Sanat üzerindeki baskılar üretimle kırılır

img

MERSİN - Farklı dillerde sanat yapanların  sürekli baskı altına alındıklarını belirten Kürt sanatçı Kadir Çat ve Arap sanatçı Yeliz Güzel, baskıların üretimle kırıldığını söyledi. 

Irkçı ve ayrıştırıcı politikalar nedeniyle Türkiye'de bulunan diller üzerindeki baskılar artarken, aynı oranda bu baskı kendini sanat alnında da hissettiriyor. Bir çok tiyatro bu baskılar nedeniyle perdelerini kapatırken, yüzlerce sanatçı hakkında ise söylediği şarkılar gerekçe gösterilerek sayısız dava açıldı. Bu sanatçılardan biride MKM Sanatçısı Kadir Çat. Şimdiye kadar hakkında 10'dan fazla dava açılan Çat, çalışmalarına Akdeniz Sanat Atölyesi’nde devam ettiriyor. 
 
GÖMÜLMEYE ÇALIŞILAN BİR KÜLTÜR
 
Kürt sanatı üzerindeki baskıların yıllardır devam ettiğini belirten Çat, yok edilmeye, gömülmeye çalışılan bir kültürün ve sanatın, tüm baskılara rağmen bu günlere geldiğini söyleyerek, "Bu ülkede Kürt kültürünün, dilinin ve sanatının yasaklanamayacağı anlaşıldı. Çünkü tüm baskılara rağmen binlerce eser açığa çıktı.Bu açığa çıkan ürünler sayesinde artık inkâr edilemeyecek bir pozisyona geldi” dedi.
 
RAHATSIZ OLUYORLAR
 
"Demokratik Çözüm" sürecinde Kürt sanatı üzerindeki baskıların bir nebzede olsa azaldığının altını çizen Çat, “Savaşsız bir ülkede sanatın toplum üzerinde ne kadar etkili olduğunu hep beraber gördük.
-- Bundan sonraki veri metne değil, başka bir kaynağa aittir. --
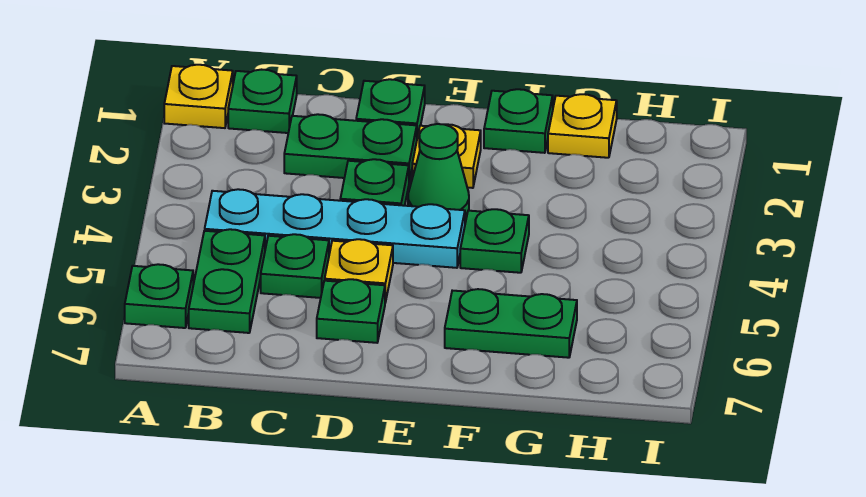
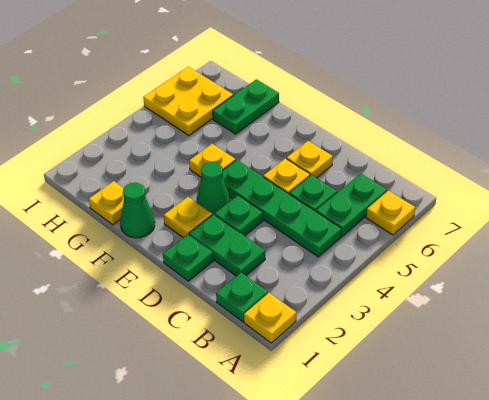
green 1x1 plate [125,264,193,328] -> yellow 1x1 plate [366,191,415,235]
cyan 1x4 plate [205,189,465,268] -> green 1x4 plate [222,160,341,257]
green 1x1 plate [317,279,385,343] -> yellow 1x1 plate [287,141,333,178]
green 1x1 plate [484,89,553,153] -> green 1x1 cone [120,183,155,238]
green 1x1 plate [460,209,529,273] -> yellow 1x1 plate [189,144,236,178]
green 1x2 plate [445,289,577,358] -> green 1x2 plate turned to [213,79,279,134]
none -> yellow 2x2 plate [143,67,233,135]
Ancak bu sürecin bozulmasına paralel olarak sanat üzerindeki baskılar da arttı" dedi. İktidarların, Kürt sanatına bir ölçü koymaya çalıştığını sözlerine ekleyen Çat, "Kürt kazanımları mevcut zihniyeti rahatsız ediyor. Çünkü egemen zihniyet yıllarca inkâr edilen diller, dinler açığa çıktığı zaman korkuyorlar" diye ifade etti. 
 
FARKLI DİLLERDE EĞİTİM VERİYOR
 
Farklı dillerde sanat eğitimi veren 25 yıllık sanatçı Yeliz Güzel ise Arap olduğunu belirterek, sanatını kendi anadilinden çok kadın kimliği üzerinden kurduğunu söyledi. Mesleğini icra ederken keyif alarak çalıştığını aktaran Güzel, “Maalesef gelinen süreçte bunu sağlamak iyice zorlaştı. Arap olmak ve Arapça müzik yapmak ile ilgi fazla sıkıntı yaşamadım. Bununla ilgili fazla baskı görmedim ama Arap kimliğimden kaynaklı az da olsa bir ötekileştirme yaşadım" diye belirtti.  
 
YAŞADIĞI BASKILAR 
 
Daha çok kadın kimliğinden dolayı sıkıntılar yaşadığını vurgulayan Güzel, yaşadığı baskıları şu sözler ile aktardı:  "Özellikle kadınlarla çalışmak istememin nedeni de budur. Dezavantajlı gruplarla çalışıyorum. Bir kadın olarak zaten müzik yapıyor oluşum bile kötü gözle görülen bir şey. Öyle bakılıyor. Örneğin gecenin ikisinde işten çıkıp evinize giderken, sokakta yürürken bunun rahatsızlığını hissediyorsunuz. Giyim kuşamınız biraz ‘rahat’ olarak tabir edilen bir tarzda olduğu zaman bir baskı ile karşılaşabiliyoruz. Konser verirken kendimi bir alana kabul ettirene kadar daha çok çalışmam ve çabalamam gerekiyordu. Bir erkeğin çok çabuk bir şekilde açtığı kapıları ben aşındıra aşındıra açmak durumunda kaldım. ” 
 
“Renkler ve diller” adlı bir koro oluşturduğunu belirten Güzel, “Mersin’in kozmopolit yapısına uygun olarak farklı renkleri ve farlı dilleri bir araya getirmek ve bunları buluşturmak istedik. Bu kapsamda 10 farklı dilde şarkı seslendirdik. Daha sonra Türkiye’nin ilk ve tek LGBTİ korusunu kurduk. Farklı bakış açılarını ele alıyoruz” diyerek çalışmalarını anlattı.